▸ What you have to do: Each entry that follows is to be copied exactly, minus any pictures.

▸ Data under study:
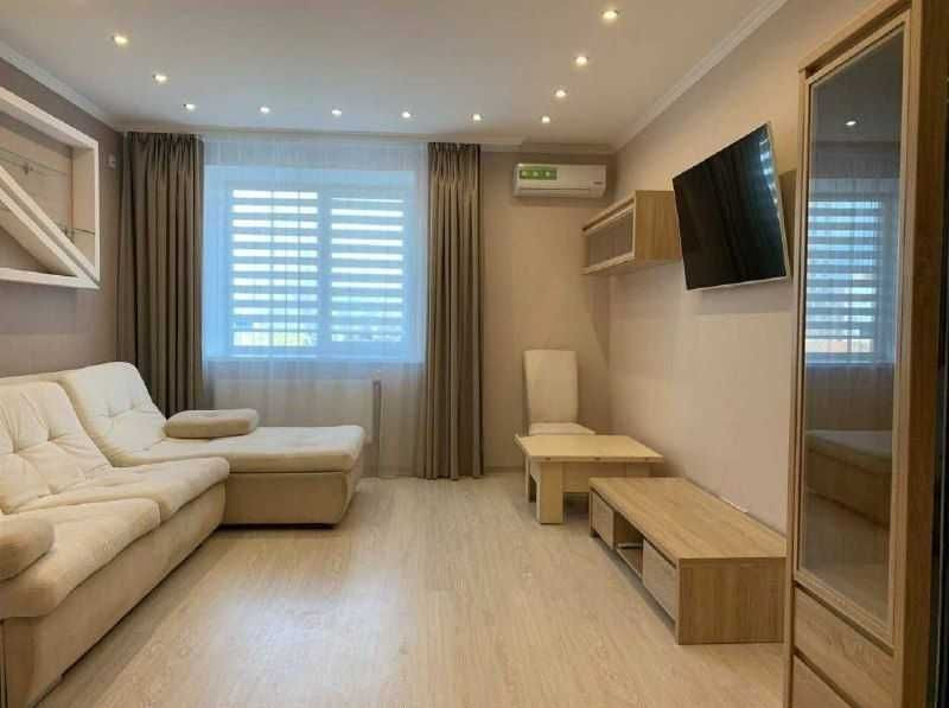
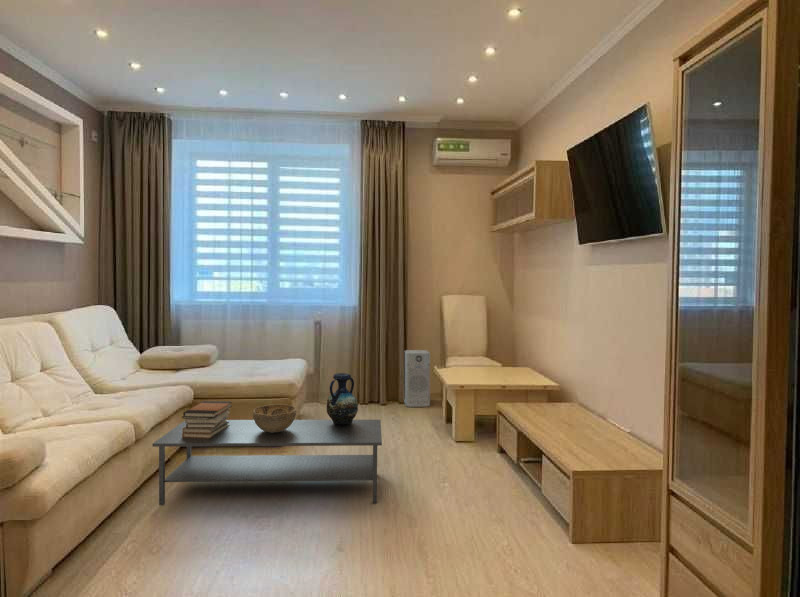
+ decorative bowl [252,404,297,433]
+ air purifier [403,349,431,408]
+ coffee table [151,419,383,506]
+ book stack [181,400,233,438]
+ vase [326,372,359,425]
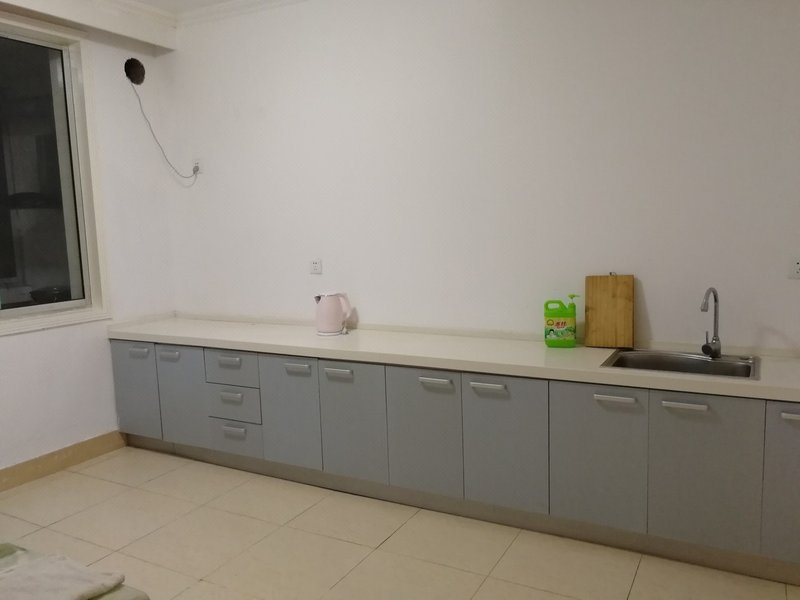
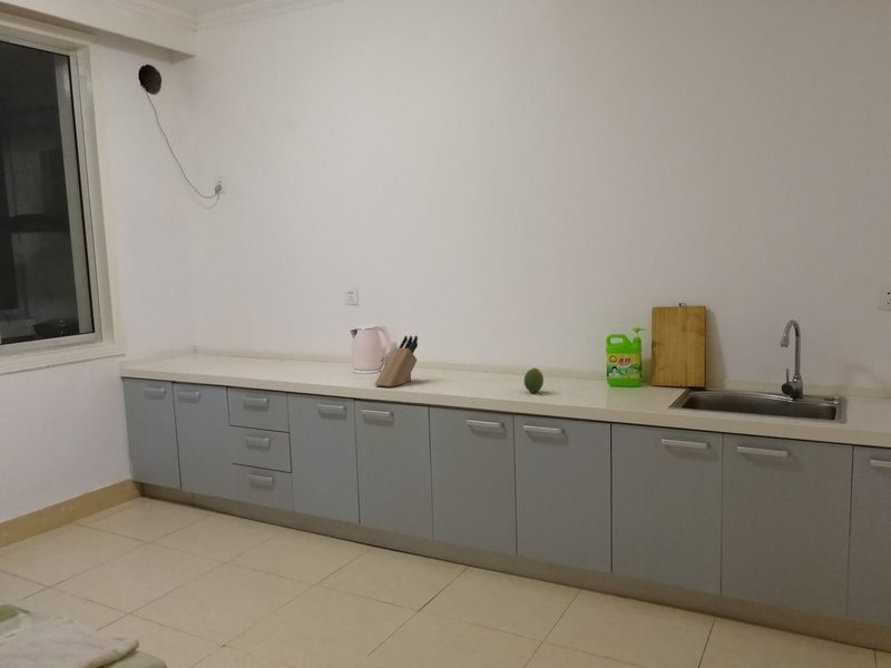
+ fruit [523,367,545,394]
+ knife block [374,335,419,389]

▸ Output for this task:
+ decorative bowl [252,404,297,433]
+ air purifier [403,349,431,408]
+ coffee table [151,419,383,506]
+ book stack [181,400,233,438]
+ vase [326,372,359,425]
+ fruit [523,367,545,394]
+ knife block [374,335,419,389]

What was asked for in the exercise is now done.